Look up in the sky, is it a bird? A plane? No, it’s obviously the Earth’s famous second moon.
Asteroids generally do one of three things when they get a but too close for our liking: they smack into us, miss or, as asteroid 2024 PT5 did, get captured by Earth’s gravity.
The space rock first started looping around the planet in late September but will be breaking free from this gravitational tether very soon.
Well, according to NASA, 4.43pm next Monday to be exact
The mini-moon is only 3,760,000km from Earth. That certainly might sound like a lot – or at least how far the sofa from the TV remote can feel sometimes – but it’s barely a stone’s throw in the world of space.
‘Mini’ is also the key word here. Asteroid 2024 PT5 is only 37-feet or so long – the size of a bus. The Moon-moon is roughly 11,400,000 feet.

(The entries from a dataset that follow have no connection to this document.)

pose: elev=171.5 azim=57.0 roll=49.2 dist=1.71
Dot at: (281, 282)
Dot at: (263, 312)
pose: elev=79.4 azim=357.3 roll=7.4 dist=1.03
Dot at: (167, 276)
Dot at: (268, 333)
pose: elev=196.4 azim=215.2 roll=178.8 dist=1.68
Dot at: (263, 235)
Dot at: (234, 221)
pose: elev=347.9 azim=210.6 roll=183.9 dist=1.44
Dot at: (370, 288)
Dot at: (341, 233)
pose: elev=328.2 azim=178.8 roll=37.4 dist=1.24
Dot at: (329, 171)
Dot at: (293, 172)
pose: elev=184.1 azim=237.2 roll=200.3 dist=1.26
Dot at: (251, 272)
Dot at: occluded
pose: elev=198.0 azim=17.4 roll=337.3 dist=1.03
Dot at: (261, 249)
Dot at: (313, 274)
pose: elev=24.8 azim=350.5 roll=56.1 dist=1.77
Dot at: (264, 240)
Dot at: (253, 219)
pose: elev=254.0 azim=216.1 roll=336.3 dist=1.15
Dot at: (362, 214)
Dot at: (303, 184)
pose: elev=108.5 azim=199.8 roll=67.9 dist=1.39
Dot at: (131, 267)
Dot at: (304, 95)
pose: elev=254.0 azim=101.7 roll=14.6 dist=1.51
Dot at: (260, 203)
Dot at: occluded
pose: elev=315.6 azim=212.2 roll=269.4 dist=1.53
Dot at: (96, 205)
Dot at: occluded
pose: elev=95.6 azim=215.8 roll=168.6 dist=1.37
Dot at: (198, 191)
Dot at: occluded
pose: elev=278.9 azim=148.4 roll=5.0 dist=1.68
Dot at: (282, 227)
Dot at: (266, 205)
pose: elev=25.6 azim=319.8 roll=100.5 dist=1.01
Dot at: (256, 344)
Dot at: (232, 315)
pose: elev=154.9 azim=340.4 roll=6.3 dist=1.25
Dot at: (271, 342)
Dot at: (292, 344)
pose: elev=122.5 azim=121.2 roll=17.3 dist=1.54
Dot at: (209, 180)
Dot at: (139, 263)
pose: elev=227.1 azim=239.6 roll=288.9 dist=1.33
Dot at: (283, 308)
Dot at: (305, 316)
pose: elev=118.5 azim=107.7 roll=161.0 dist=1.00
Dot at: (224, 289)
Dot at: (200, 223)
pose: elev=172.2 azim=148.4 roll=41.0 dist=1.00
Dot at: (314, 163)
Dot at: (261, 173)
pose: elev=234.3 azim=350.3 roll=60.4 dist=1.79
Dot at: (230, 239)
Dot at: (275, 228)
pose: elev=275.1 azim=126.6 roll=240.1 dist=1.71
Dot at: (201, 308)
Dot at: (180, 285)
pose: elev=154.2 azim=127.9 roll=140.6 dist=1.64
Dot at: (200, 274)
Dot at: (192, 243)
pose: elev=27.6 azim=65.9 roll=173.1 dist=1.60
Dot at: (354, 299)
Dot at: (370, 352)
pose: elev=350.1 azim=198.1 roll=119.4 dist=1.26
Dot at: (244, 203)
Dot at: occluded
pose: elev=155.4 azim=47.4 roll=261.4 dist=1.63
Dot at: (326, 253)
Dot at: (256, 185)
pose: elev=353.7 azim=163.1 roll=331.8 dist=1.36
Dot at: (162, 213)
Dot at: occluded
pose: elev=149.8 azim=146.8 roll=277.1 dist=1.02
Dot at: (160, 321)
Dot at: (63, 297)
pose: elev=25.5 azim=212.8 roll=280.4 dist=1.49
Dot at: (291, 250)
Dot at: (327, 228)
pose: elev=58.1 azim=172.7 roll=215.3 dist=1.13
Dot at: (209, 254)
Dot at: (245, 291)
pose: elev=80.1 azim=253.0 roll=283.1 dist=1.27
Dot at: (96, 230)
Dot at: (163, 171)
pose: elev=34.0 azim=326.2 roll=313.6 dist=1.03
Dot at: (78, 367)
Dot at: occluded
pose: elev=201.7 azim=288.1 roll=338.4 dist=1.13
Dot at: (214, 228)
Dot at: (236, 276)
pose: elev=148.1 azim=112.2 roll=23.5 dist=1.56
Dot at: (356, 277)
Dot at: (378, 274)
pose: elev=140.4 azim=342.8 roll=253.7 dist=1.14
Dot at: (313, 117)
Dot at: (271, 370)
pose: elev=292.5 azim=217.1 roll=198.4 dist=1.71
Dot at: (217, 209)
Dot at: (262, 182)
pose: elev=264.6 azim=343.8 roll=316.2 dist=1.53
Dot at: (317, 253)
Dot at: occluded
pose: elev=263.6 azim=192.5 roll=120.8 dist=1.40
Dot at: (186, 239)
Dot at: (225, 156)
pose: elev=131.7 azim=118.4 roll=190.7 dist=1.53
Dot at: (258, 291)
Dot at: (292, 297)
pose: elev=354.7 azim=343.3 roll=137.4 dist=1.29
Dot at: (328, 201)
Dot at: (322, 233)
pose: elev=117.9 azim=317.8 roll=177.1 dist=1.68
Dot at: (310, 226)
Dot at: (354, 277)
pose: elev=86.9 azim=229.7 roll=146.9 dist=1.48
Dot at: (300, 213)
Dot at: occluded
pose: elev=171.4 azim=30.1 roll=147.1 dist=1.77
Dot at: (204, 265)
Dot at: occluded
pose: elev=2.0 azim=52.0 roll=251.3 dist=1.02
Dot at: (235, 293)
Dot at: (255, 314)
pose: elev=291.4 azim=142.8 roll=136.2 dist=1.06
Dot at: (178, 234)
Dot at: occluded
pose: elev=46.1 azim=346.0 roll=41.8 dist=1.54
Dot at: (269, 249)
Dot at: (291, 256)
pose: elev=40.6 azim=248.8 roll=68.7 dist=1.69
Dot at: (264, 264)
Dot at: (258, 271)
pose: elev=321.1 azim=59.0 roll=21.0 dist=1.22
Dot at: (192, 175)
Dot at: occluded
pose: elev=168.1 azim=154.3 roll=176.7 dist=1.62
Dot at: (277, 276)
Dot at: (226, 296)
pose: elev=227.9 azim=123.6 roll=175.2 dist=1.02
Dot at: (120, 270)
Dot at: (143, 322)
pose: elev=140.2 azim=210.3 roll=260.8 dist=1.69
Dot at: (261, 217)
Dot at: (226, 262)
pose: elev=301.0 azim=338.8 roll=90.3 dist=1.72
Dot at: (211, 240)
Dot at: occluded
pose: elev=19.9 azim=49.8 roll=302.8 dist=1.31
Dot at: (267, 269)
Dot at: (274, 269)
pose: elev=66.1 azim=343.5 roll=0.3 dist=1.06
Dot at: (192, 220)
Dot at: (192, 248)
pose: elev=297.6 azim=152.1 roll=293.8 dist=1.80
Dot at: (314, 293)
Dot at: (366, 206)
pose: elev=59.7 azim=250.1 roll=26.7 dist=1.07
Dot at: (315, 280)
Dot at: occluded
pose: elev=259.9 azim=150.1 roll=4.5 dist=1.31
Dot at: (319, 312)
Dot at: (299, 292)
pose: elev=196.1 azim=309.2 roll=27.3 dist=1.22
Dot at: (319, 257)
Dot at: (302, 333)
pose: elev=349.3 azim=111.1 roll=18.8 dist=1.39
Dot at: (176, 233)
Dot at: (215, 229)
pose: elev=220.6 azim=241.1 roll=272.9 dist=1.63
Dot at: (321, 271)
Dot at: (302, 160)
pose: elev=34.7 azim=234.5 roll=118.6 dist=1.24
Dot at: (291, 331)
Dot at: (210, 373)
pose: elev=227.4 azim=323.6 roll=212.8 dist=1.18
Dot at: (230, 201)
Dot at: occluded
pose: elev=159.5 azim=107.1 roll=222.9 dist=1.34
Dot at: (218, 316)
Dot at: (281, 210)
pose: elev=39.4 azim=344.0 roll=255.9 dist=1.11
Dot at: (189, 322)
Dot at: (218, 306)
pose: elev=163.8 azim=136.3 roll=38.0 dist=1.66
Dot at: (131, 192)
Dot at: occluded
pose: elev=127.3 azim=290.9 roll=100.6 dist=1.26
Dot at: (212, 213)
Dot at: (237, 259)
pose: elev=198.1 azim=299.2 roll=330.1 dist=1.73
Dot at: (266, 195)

Our new lunar neighbour has travelled far to reach us. Experts think it hails from the Arjuna asteroid belt, a ring of primordial crumbs 93million miles from the Sun.
NASA officials speculate it might be a fragment of the Earth’s Moon itself from an ancient impact that has by pure chance found its way back.
PT5 was first picked up by Complutense University of Madrid scientists using a powerful, NASA-funded telescope in Sutherland, South Africa.
‘Mini-moons’ are celestial objects like asteroids or comets that do drive-by visits to the Earth. Though some later revealed by astronomers to be diminutive space junk like satellite scraps or lost rockets.
Mini-moons are very difficult to detect and only in recent decades have scientists been able to spot them – we’ve seen five since the 1980s.
Asteroid 2022 NX1 hitched a ride on our gravity two years ago and had actually been captured before in 1981 and will zip around us again in 2051.
But 2024 PT5 might be too much of a lil guy to be officially classed as a mini-moon. Near-Earth rocks need to fully orbit the Earth in a circle to be bona fide mini-moon, while our planet’s gravity is flinging 2024 PT5 around in a horseshoe shape back out into the abyss of space.
Though, it seems 2024 PT5 has some attachment issues. NASA says it will be back drifting by us in January before continuing its orbit of the Sun.